Here is a summary of my varieties:
Garden Gold. White flesh. Approx 14 years old. Always blooms well, gets a bad dose of PLC - peach leaf curl disease - loses most of the peaches, recovers, gets a few peaches for fall.
Honeybabe. Golden flesh. I like the flavor better than Garden Gold. However, Honeybabe has worse leaf curl. This year it looks even worse than usual. I don't know if it will survive.
|Genetic Dwarf Peach "Eldorado". 3.14.16|
|Seedling from Genetic Dwarf Peach. 4th year. 3.16.14|
Empress. I bought this as a bare root tree, winter 2015-2016. It is planted in container. No way to know how it will do.
Seedlings. I have several seedling trees. Initially, this was unplanned. The parent varieties are either Garden Gold or Honeybabe. This winter, the first is starting to bloom, at 4 years old. I kept it in a shed for much of the winter, then on a deck not exposed to rain. No way to know yet if it will bear fruit, or what the fruit will be like.
If I was to start over, I would grow these peaches, only in containers. I would save seeds from the first year or two fruit, to experiment with.

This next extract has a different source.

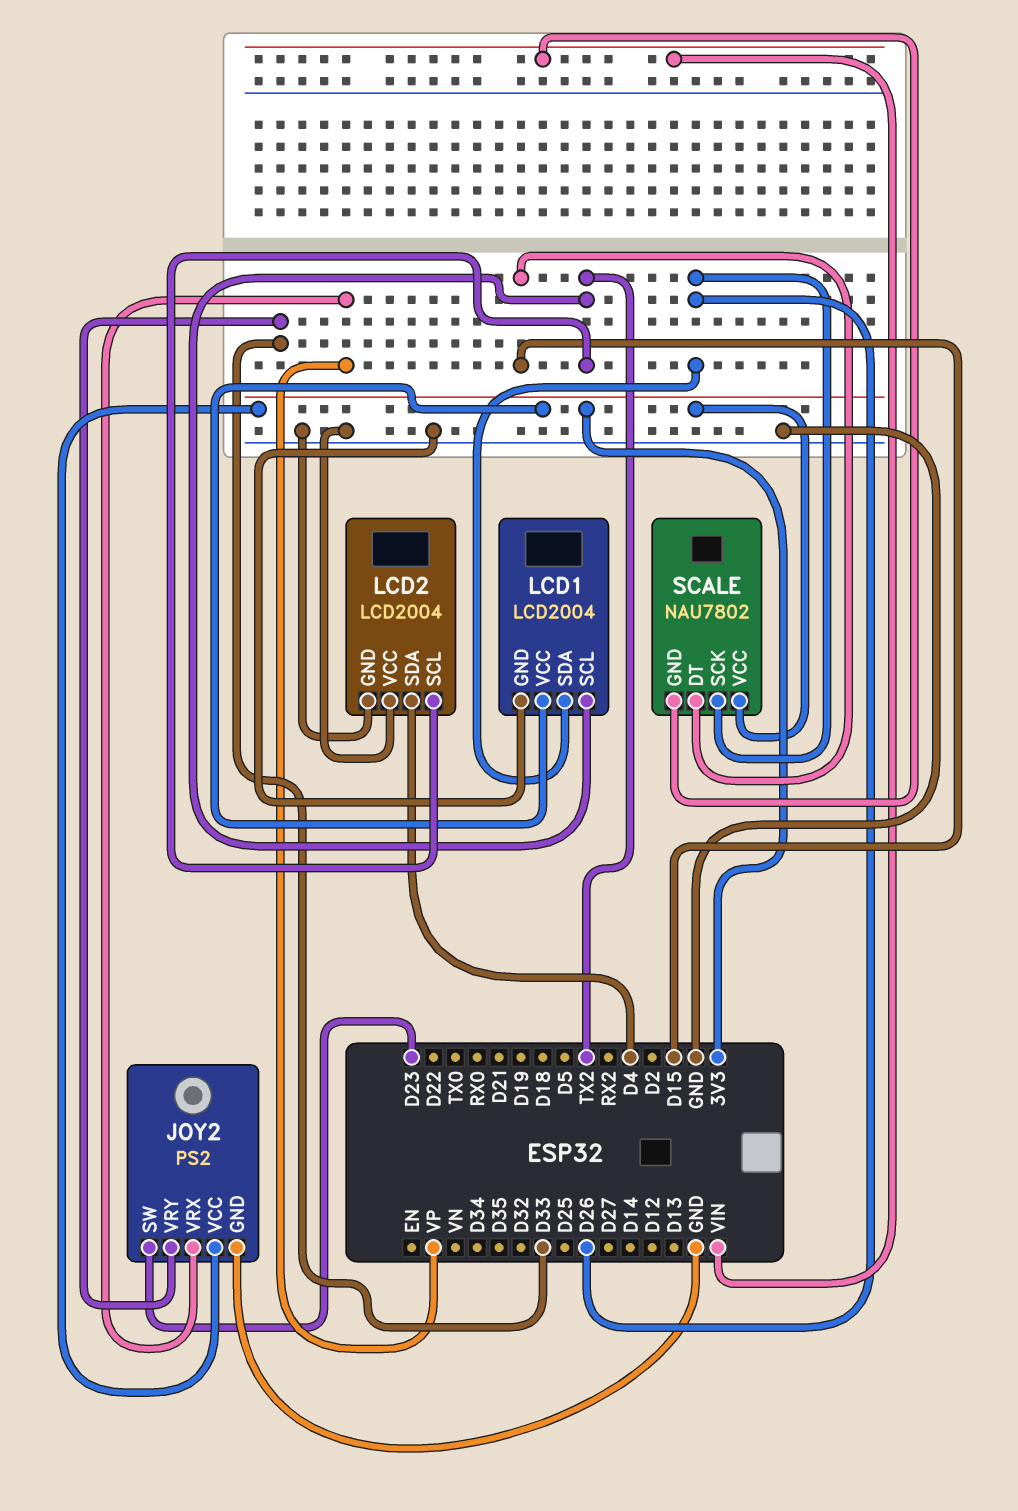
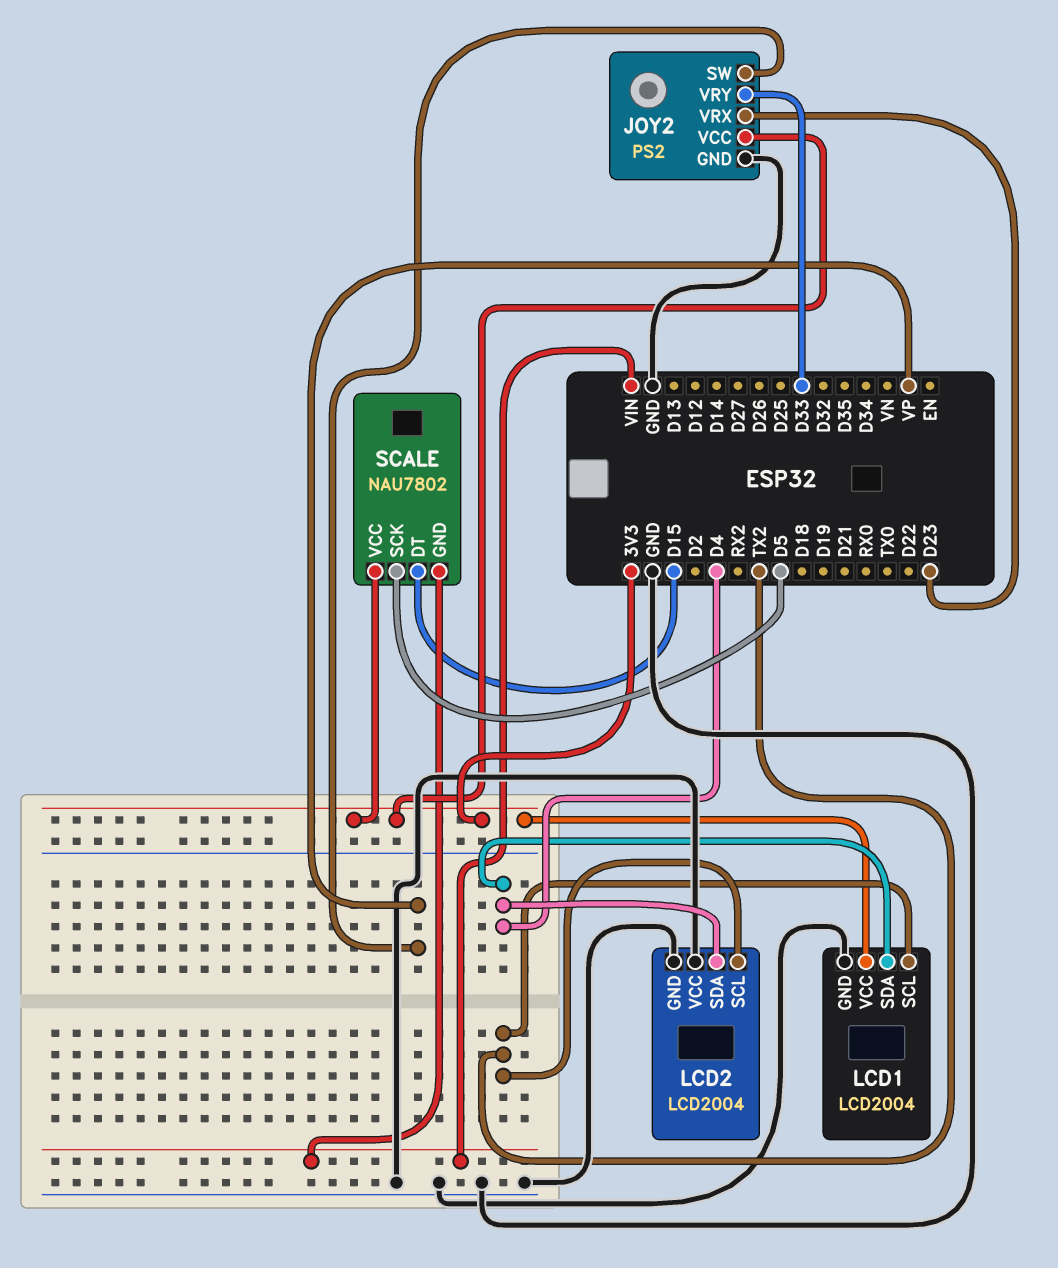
JOY2 pin SW: D23 -> VP
JOY2 pin VRX: VP -> D23
LCD1 pin SDA: D26 -> D4
SCALE pin SCK: D26 -> D5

Container growth requires a lot of attention. They dry out quickly, so need water on a daily or twice daily basis. Wrapping the container with foil can reduce soil temp, but they still need daily watering. Container trees need pruning to keep branches close to the core, to reduce top heaviness and risk of falling over, and broken branches. Genetic dwarf trees over-set badly - something like 90% of fruit should be removed at pea-size stage. Fortunately, the trees are small so that does not require ladders.